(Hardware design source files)
..........

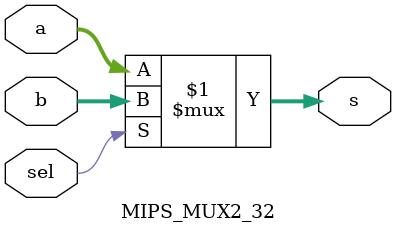
<source format=sv>
module MIPS_MUX2_32(input logic [31:0] a, b,
						  input logic sel,
						  output logic [31:0]s);
	
	assign s = sel ? b : a;
	
endmodule

</source>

..........

- _Task brief_
Look for the word "input" in the data, then return every line that contains it.

- _Expected output_
module MIPS_MUX2_32(input logic [31:0] a, b,
						  input logic sel,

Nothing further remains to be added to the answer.